Re: [PATCH] drm/vmwgfx: Filter modes which exceed 3/4 of graphics memory.

Zack Rusin <zack.rusin@xxxxxxxxxxxx> · Tue, 30 Jan 2024 21:31:29 -0500

On Tue, Jan 30, 2024 at 6:50 PM Daniel Stone <daniel@xxxxxxxxxxxxx> wrote:
>
> Hi,
>
> On Tue, 30 Jan 2024 at 18:39, Zack Rusin <zack.rusin@xxxxxxxxxxxx> wrote:
> > In general, yes. Of course it's a little more convoluted because we'll
> > act like OpenGL runtime here (i.e. glXSwapBuffers), i.e. our driver
> > will fake page-flips because the only memory we'll have is a single
> > buffer as the actual page-flipping happens in the presentation code on
> > the host. So the guest is not aware of the actual presentation (it's
> > also why we don't have any sort of vblank signaling in vmwgfx, the
> > concept just doesn't exist for us). i.e. on para-virtualized drivers
> > the actual page-flips will be property of the presentation code that's
> > outside of the guest. It's definitely one those things that I wanted
> > to have a good solution for in a while, in particular to have a better
> > story behind vblank handling, but it's difficult because
> > "presentation" on vm's is in general difficult to define - it might be
> > some vnc connected host on the other continent. Having said that
> > that's basically a wonky VRR display so we should be able to handle
> > our presentation as VRR and give more control of updates to the guest,
> > but we haven't done it yet.
>
> Please don't.
>
> Photon time is _a_ useful metric, but only backwards-informational.
> It's nice to give userspace a good forward estimate of when pixels
> will hit retinas, but as it's not fully reliable, the main part is
> being able to let it know when it did happen so it can adjust. Given
> that it's not reliable, we can't use it as a basis for preparing
> submissions though, so we don't, even on bare-metal drivers.
>
> As you've noted though, it really falls apart on non-bare-metal cases,
> especially where latency vastly exceeds throughput, or when either is
> hugely variable. So we don't ever use it as a basis.
>
> VRR is worse though. The FRR model is 'you can display new content
> every $period, and here's your basis so you can calibrate phase'. The
> VRR model is 'you can display new content so rapidly it's not worth
> trying to quantise, just fire it as rapidly as possible'. That's a
> world away from 'errrr ... might be 16ms, might be 500? dunno really'.
>
> The entire model we have is that basis timing flows backwards. The
> 'hardware' gives us a deadline, KMS angles to meet that with a small
> margin, the compositor angles to meet that with a margin again, and it
> lines up client repaints to hit that window too. Everything works on
> that model, so it's not super surprising that using svga is - to quote
> one of Weston's DRM-backend people who uses ESXi - 'a juddery mess'.

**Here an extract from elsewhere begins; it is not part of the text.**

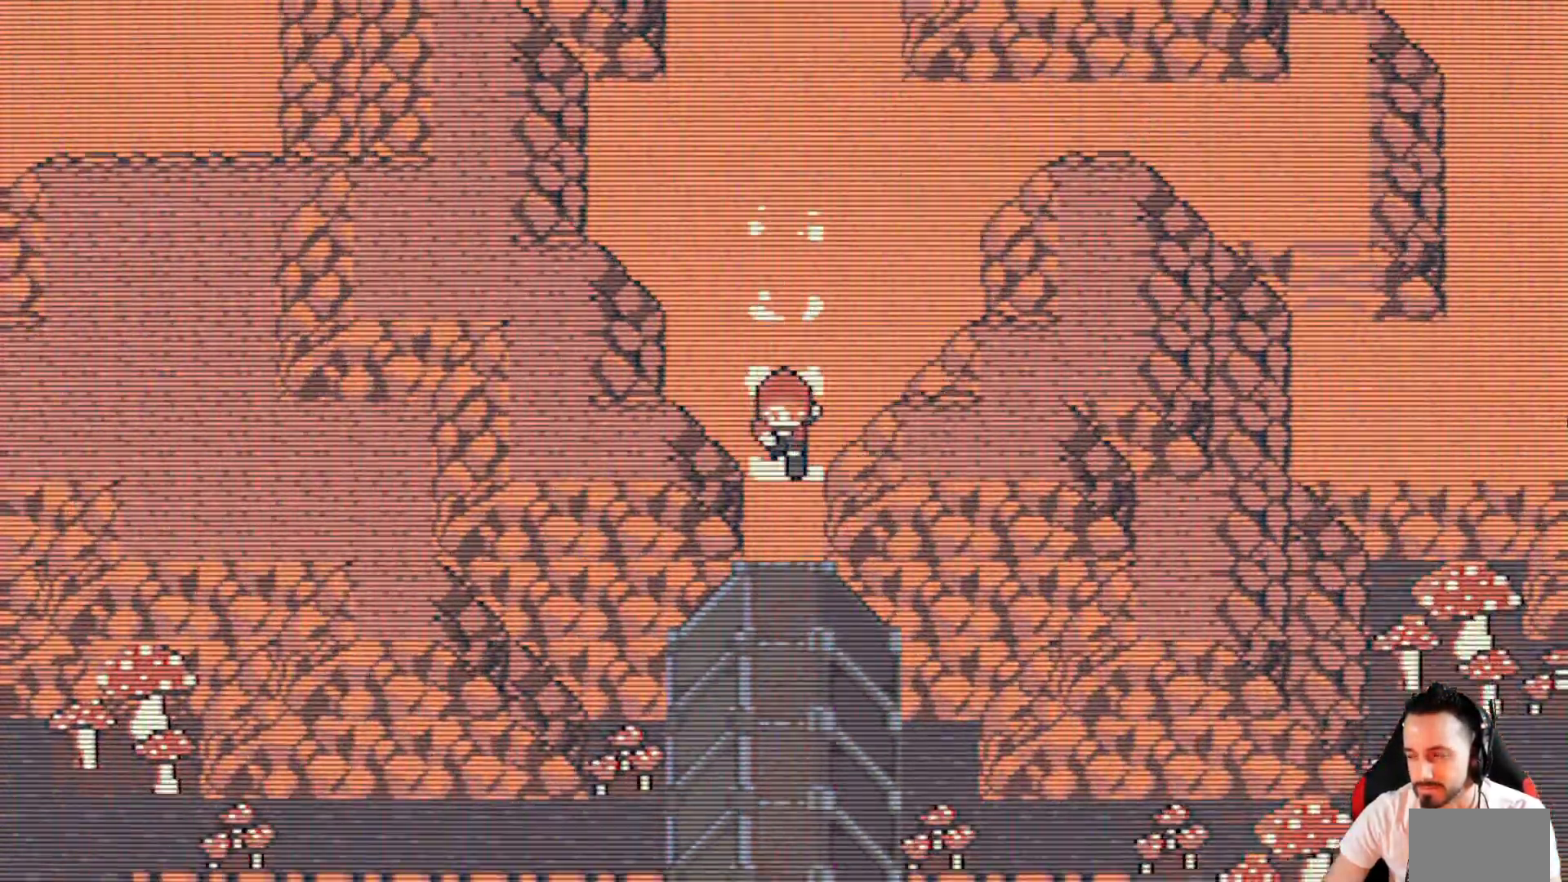
{"keys": ["down", "x"], "events": []}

That's very hurtful. Or it would be but of course you didn't believe
them because they're working on Weston so clearly don't make good
choices in general, right? The presentation on esxi is just as smooth
as it is by default on Ubuntu on new hardware...

> Given that the entire ecosystem is based on this model, I don't think
> there's an easy way out where svga just does something wildly
> different. The best way to fix it is to probably work on predictable
> quantisation with updates: pick 5/12/47/60Hz to quantise to based on
> your current throughput, with something similar to hotplug/LINK_STATUS
> and faked EDID to let userspace know when the period changes. If you
> have variability within the cycle, e.g. dropped frames, then just suck
> it up and keep the illusion alive to userspace that it's presenting to
> a fixed period, and if/when you calculate there's a better
> quantisation then let userspace know what it is so it can adjust.
>
> But there's really no future in just doing random presentation rates,
> because that's not the API anyone has written for.

See, my hope was that with vrr we could layer the weird remote
presentation semantics of virtualized guest on top of the same
infrastructure that would be used on real hardware. If you're saying
that it's not the way userspace will work, then yea, that doesn't
help. My issue, that's general for para-virtualized drivers, is that
any behavior that differs from hw drivers means that it's going to
break at some point, we see that even for basic things like the
update-layout hotplug events that have been largely standardized for
many years. I'm assuming that refresh-rate-changed will result in the
same regressions, but fwiw if I can implement FRR correctly and punt
any issues that arise due to changes in the FRR as issues in userspace
then that does make my life a lot easier, so I'm not going to object
to that.

z